Зачем я только прочла записки своей матери! После встречи с Лыткиным и Кривцовым я и так пребывала в мрачном настроении, а эту тетрадку достала, чтобы отвлечься – отвлеклась, называется. Бедная мама! Как я была к ней несправедлива, как мало любила! И ничего уже не изменишь, ничего. День шел за днем, месяц за месяцем, и я все глубже погружалась в уныние.
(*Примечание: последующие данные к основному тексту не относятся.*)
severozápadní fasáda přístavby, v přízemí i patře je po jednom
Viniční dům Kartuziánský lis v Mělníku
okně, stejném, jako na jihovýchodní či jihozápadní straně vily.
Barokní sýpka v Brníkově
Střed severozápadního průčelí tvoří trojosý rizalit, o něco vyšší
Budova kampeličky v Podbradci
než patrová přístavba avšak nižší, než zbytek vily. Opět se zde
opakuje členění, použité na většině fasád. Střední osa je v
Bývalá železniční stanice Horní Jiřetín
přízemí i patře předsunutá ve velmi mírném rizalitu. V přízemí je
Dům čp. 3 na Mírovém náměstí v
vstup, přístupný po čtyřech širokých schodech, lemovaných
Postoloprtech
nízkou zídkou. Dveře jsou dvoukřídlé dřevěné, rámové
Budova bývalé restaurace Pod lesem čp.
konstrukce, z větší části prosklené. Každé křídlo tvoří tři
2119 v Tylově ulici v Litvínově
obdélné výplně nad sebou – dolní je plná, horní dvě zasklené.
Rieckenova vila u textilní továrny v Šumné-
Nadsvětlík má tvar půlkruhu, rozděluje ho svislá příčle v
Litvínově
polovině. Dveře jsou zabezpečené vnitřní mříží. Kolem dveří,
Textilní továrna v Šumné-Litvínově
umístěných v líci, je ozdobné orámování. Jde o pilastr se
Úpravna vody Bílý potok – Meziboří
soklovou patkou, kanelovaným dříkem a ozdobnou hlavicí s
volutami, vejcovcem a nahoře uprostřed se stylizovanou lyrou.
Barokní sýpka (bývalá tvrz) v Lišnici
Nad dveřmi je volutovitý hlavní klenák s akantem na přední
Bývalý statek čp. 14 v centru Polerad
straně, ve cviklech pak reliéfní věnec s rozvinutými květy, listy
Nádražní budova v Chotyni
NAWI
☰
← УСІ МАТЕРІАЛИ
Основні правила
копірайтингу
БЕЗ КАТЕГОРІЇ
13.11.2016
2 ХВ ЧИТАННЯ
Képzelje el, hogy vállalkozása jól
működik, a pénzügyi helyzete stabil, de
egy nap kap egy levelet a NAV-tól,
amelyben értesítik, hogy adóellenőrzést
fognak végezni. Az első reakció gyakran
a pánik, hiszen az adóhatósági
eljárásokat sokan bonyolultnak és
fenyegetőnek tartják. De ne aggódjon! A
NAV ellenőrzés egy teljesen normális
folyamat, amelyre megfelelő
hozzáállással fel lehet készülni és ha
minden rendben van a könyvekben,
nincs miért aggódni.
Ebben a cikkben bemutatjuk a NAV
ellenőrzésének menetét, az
К середине апреля я дошла до такого состояния, что с ужасом ждала неизбежного июня с его цветущими липами: если уже сейчас мне так плохо, что же будет дальше?!
Никаких объективных причин для депрессии не было: киношники давно уехали и не собирались возвращаться, Лыткин не попадался мне на пути, музей процветал. В этом году к нам стали завозить группы иностранных туристов, и я с радостью ухватилась за возможность проводить экскурсии на трех языках, а штатные экскурсоводы с такой же радостью предоставили мне эту возможность: работала я бесплатно, исключительно из любви к искусству. Только эти экскурсии меня и оживляли. Я как-то погасла – или просто устала? Мне стало лень наряжаться, и я ходила все время в джинсах и каких-то необязательных кофтах, висевших на мне мешком, потому что сильно похудела. Волосы я остригла совсем коротко – так легче было закрашивать седину. Случайно видя себя в одном из усадебных зеркал, я отворачивалась, не в силах выносить собственную унылую физиономию – при виде бледного существа с вечно испуганными глазами, мне становилось тошно. Я забросила перепечатку Онечкиных дневников, потому что начинала плакать, лишь взяв в руки тетрадку. Впрочем, заплакать я могла и просто так, ни с того ни с сего, особенно дома, где все наводило на меня тоску.